TASK OBJECTIVE:
In the message below on WVR treatment in the System Design Description, what total does the adopted estimate give for the 5th percentile under the adopted conditions?

[mmaimcal]Re: [Almasci] Re: WVR treatement in System Design Description

Larry D'Addario ldaddario at nrao.edu
Mon Jan 26 16:05:30 EST 2004


Richard,

I won't be able to respond in detail to all your points right now, but
the bottom line seems to be very little change from my numbers.  I am
happy to drop the language in the System Design Document about the
best reported WVR residual, using instead your estimate of the
performance.  You are merely suggesting that

a.  The 2% scaling error should be added in quadrature to the
radiometer noise error; and

b.  We allow an additional 10 microns for non-water-vapor
fluctuations, also in quadrature to the other terms.

I do think that the last value may be optimistic; it implies that the
fluctuations are only ~5 ppm compared with the total dry air delay at
Chajnantor.  I also think that the 2% scaling error is optimistic; I
have never seen a basis for it, and you seem to agree when you say
that it is "less conservative."  Nevertheless, I'll accept these
numbers because I don't have any better ones.  

This gives, as you say, 73.3 fsec total under the adopted conditions
for the 5th percentile, compared to the 68 fsec that I got without the
last term, and compared with 83 fsec as the best-reported WVR residual. 
This range is not significant.

GIVEN ENTRIES:
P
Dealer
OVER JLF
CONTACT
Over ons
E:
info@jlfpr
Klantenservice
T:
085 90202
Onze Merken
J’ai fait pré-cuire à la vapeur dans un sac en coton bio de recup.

TASK SOLUTION:
73.3 fsec